A retired panel is not waste. It is a domestic mine that someone else already dug.
- SOLARCYCLE's pitch, in one line
There is a quiet honesty to the company's framing. It does not claim to make solar perfect. It claims to close the one loop the industry left open. The founders spent their careers on the front end of solar; SOLARCYCLE is their argument that the back end deserves the same engineering, the same capital and the same ambition.
Why It Matters Tomorrow
The wave is still coming
The retirement wave SOLARCYCLE was built for has barely started.

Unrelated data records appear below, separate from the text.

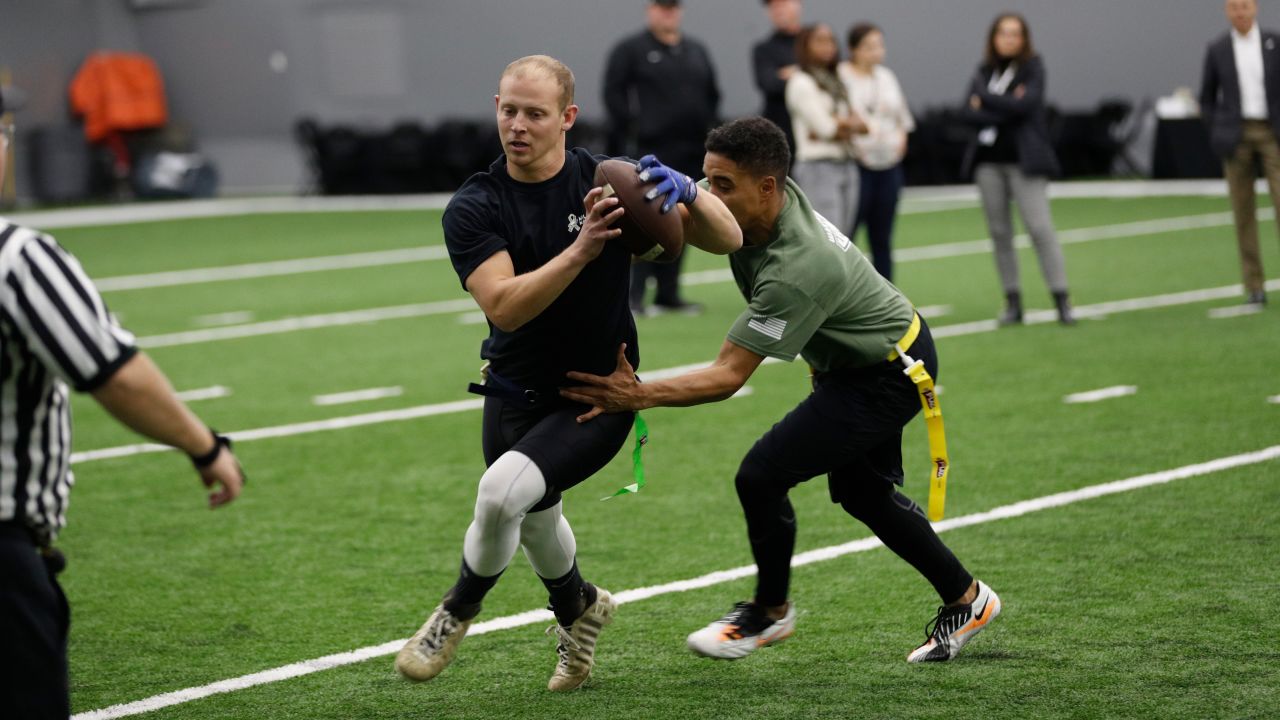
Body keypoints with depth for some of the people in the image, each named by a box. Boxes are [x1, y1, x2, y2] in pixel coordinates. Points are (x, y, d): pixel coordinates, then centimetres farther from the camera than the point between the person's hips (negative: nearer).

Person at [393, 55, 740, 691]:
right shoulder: (472, 208, -11)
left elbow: (726, 239, -12)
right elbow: (503, 306, -26)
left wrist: (685, 191, -33)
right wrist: (581, 250, -39)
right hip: (516, 394, 3)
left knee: (504, 490, -26)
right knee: (536, 523, 20)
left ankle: (457, 613, 1)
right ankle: (578, 606, 55)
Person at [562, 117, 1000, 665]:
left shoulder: (796, 270, -38)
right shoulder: (755, 204, -16)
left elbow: (728, 377, -37)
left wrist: (640, 396, -46)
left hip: (888, 373, -10)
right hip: (867, 355, 10)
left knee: (762, 475, -15)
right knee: (863, 493, 22)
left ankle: (771, 610, 8)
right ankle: (966, 599, 38)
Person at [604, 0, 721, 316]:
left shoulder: (696, 51, 17)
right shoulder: (630, 50, -1)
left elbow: (712, 94, 22)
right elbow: (613, 93, -6)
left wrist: (706, 126, 9)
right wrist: (630, 130, -11)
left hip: (690, 151, 6)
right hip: (652, 151, -6)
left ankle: (668, 294, 16)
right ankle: (634, 295, -9)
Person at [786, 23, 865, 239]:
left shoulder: (836, 82, 18)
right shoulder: (801, 82, -5)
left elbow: (861, 124, 10)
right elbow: (826, 127, -12)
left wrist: (840, 124, -8)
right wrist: (850, 123, 4)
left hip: (847, 166, 7)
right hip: (818, 166, -7)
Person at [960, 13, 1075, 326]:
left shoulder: (1033, 68, -1)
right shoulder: (984, 71, 9)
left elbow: (1025, 104, -17)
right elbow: (968, 113, -2)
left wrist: (985, 99, -7)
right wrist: (1007, 110, -13)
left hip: (1023, 160, -4)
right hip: (989, 160, 4)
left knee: (1040, 227, -11)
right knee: (999, 232, 4)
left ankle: (1062, 300, -9)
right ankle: (1012, 302, 10)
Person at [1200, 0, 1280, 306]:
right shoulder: (1217, 50, 4)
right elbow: (1207, 99, 12)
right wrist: (1219, 133, 2)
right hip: (1236, 136, 1)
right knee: (1243, 212, 1)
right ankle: (1254, 286, 8)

The big numbers - the tens of millions of panels - land in the 2030s. Whether that wave becomes a landfill crisis or a domestic supply source depends on whether companies like this one can scale fast enough to meet it. SOLARCYCLE's own target is telling: nearly a million panels recycled in 2025, and the capacity to do twice that the year after.
There are risks. Recycling economics are thin, glass is heavy, and a circular supply chain only works if enough of the industry actually sends its panels in rather than burying them quietly. SOLARCYCLE is making a bet that the math, the regulation and the customer pressure all bend the same direction. So far the trucks keep arriving.
Which brings us back to Odessa. That flatbed of fifteen-year-old panels would once have been a disposal fee and a guilty conscience. Now it is inventory. The glass becomes glass again, the silver and copper go back to work, and the panel that spent its life making clean power gets to do one more useful thing: become the next one. SOLARCYCLE didn't make solar clean. It is making sure it stays that way to the end - and then past it.
The Sun keeps showing up. SOLARCYCLE's bet is that the panels should too - even after they stop working.